Ireland’s regional airports call for withdrawal of air travel tax prior to its enactment in legislation.
Five of Ireland’s regional airports have issued a joint letter to the Finance Minister, Mr. Brian Lenihan T.D., requesting an urgent review and amendments to several measures contained in the proposed new Air Travel Tax.
Ireland West Knock, Donegal, Galway, Sligo and Waterford airports are strongly opposed to the proposed new Air Travel Tax as outlined in the recent budget announcement. The Group views this tax as inequitable and a retrograde step which will have serious consequences for the tourism and aviation industries as a whole, as well as for businesses reliant on air travel from regional airports to sustain and develop their businesses and the local economy.
Ireland West Airport Knock Chief Executive Robert Grealis comments: “It is essential that Minister Lenihan and our government representatives consult with the regional airports in particular on this issue and recognize that Ireland’s regions rely on tourism to a far greater extent than in Dublin which is supported by many other industries. Given that the regions have a small fraction of the overall air capacity in Ireland, the government needs to ensure that the existing air capacity we’ve worked so hard to win is not lost as airlines will chose to fly to high population city destinations in Europe over Ireland’s regions.  The West and North West region in particular is very much underserved with flights having just 3% of the total departing passenger market in Ireland and therefore an amendment abolishing the tax from the regional airports serving this catchment will have negligible affects on the overall revenue targets projected by the Government. On the contrary, the benefits of making the amendments we are suggesting far outweigh the inevitable loss of revenue to our region’s economy.”
The Regional Airports state that the tax further marginalises regions and runs contrary to the Government’s stated policy on balanced regional development. It provides positive discrimination to Dublin Airport and as such is anti-competitive by effectively incentivising passengers to use it in preference to regional airports when travelling to and from some key destinations in the UK. It also seeks to make airports the collector of taxes, a system which is unworkable and outside of the remit of airports.  The Regional Airports jointly request that these two measures in particular are removed from the proposed new Air Travel Tax prior to its enactment in legislation.

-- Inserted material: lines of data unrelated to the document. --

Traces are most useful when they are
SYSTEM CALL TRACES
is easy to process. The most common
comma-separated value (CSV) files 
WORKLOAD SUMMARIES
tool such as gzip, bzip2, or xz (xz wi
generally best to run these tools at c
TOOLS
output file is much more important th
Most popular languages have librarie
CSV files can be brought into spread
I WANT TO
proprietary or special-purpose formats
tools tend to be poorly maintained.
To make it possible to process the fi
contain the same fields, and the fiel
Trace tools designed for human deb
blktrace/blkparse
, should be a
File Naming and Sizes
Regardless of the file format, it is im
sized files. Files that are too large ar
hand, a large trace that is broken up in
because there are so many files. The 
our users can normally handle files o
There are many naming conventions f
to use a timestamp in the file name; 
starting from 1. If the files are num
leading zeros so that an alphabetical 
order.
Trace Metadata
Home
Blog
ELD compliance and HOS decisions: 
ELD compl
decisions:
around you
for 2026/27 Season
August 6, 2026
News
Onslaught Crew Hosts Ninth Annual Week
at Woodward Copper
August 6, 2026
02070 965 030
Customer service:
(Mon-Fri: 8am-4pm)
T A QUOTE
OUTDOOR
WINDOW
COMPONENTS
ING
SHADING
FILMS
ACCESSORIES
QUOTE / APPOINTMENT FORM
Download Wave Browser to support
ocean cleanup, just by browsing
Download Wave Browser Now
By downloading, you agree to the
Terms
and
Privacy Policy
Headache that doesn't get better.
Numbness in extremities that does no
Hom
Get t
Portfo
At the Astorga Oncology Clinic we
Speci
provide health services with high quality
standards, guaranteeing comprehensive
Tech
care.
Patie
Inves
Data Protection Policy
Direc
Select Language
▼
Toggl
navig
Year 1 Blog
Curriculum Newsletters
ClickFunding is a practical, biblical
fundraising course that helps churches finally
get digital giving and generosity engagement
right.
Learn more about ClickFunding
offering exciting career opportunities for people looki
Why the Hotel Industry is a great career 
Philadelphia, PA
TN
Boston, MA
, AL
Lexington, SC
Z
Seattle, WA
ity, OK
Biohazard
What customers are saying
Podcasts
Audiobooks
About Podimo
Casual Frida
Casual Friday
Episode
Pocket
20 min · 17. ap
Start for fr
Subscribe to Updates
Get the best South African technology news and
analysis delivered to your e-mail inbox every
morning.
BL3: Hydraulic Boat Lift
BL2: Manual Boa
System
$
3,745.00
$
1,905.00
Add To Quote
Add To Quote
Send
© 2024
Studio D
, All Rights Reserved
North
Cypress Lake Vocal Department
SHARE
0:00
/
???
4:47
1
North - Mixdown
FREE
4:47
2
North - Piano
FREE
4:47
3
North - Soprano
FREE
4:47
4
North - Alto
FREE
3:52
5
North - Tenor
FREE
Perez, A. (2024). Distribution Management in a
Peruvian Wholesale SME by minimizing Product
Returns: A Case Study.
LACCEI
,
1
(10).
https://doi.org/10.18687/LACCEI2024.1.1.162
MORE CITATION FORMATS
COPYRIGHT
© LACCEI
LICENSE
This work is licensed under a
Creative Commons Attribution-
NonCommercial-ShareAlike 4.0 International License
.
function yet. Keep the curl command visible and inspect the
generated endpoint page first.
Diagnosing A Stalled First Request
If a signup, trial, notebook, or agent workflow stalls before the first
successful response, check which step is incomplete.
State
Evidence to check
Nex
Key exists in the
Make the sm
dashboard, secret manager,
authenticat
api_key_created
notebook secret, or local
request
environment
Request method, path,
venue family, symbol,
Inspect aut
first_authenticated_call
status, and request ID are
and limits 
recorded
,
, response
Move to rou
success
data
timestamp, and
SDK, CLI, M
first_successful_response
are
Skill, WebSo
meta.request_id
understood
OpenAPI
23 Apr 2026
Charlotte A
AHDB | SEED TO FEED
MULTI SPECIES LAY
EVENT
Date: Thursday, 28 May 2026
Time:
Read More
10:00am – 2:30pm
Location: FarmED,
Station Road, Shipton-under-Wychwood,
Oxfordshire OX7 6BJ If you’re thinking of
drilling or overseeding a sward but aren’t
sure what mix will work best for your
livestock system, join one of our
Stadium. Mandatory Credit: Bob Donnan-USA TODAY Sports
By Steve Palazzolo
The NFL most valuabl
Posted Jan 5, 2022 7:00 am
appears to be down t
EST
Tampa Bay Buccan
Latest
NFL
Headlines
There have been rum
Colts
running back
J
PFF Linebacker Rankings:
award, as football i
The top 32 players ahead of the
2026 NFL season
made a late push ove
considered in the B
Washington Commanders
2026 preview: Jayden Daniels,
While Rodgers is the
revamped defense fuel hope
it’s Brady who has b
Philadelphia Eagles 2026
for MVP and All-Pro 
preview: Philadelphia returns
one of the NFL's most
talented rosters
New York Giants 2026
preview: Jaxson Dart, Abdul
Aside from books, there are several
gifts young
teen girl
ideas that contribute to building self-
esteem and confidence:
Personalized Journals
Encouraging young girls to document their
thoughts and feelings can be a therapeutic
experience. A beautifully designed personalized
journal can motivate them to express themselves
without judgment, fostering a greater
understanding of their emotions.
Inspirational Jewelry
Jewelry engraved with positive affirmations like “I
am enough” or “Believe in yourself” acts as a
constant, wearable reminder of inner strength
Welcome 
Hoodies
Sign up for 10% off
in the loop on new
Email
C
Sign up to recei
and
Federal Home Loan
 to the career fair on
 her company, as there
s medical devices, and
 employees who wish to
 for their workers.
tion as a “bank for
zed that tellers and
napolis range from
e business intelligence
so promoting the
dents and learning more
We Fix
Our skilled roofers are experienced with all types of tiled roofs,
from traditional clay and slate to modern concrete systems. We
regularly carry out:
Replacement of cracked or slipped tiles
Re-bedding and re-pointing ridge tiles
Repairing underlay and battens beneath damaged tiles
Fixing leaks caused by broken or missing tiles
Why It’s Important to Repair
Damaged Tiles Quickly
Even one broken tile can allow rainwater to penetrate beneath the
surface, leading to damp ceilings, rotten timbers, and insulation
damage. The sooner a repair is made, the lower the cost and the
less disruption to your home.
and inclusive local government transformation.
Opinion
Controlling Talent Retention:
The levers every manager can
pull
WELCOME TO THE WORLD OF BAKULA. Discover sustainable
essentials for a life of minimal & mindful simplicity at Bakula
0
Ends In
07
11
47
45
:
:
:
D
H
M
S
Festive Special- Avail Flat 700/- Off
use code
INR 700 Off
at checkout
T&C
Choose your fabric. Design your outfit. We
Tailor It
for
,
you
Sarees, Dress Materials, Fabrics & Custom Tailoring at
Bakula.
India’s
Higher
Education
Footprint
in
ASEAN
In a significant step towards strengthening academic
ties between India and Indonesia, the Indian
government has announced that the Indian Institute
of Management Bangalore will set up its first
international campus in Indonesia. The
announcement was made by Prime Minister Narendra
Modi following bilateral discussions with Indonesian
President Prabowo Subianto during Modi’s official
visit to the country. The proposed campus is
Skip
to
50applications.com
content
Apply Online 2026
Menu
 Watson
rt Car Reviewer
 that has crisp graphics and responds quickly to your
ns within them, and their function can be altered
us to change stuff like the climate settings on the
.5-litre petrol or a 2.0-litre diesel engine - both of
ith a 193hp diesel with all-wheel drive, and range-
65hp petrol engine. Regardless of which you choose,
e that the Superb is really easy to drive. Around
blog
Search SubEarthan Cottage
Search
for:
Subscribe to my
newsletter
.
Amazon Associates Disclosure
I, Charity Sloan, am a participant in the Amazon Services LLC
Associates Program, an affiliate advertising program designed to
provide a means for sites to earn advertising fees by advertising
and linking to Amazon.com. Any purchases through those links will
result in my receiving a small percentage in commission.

The Regional Airports also call on Government to review its proposed implementation of this tax.  Air access is a critical component of our current and future economic sustainability and development which requires support and investment not additional taxation. This proposed Air Tax will only serve to place the country, especially its regions, at a significant disadvantage when competing in the global marketplace for business and tourism. The introduction of this proposed tax, at a time when the aviation industry is already in the midst of a severe economic downturn globally, will have very detrimental consequences for the industry and the economy as a whole, but particularly in the regions. The Group calls upon the Government to withdraw this tax.
The Regional Airports Group will work positively with all stakeholders to find an equitable solution that is in the best interest of the Irish economy as a whole and for Ireland’s regions in particular.